──────── Provided information
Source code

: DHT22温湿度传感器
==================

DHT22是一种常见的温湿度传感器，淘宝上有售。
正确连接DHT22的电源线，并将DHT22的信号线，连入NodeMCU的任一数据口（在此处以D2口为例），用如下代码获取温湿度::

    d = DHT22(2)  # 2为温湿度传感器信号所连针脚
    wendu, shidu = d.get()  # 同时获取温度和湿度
────────────────
## Problem requirements
Output all of the records above unchanged.

## Expected output
Source code

: DHT22温湿度传感器
==================

DHT22是一种常见的温湿度传感器，淘宝上有售。
正确连接DHT22的电源线，并将DHT22的信号线，连入NodeMCU的任一数据口（在此处以D2口为例），用如下代码获取温湿度::

    d = DHT22(2)  # 2为温湿度传感器信号所连针脚
    wendu, shidu = d.get()  # 同时获取温度和湿度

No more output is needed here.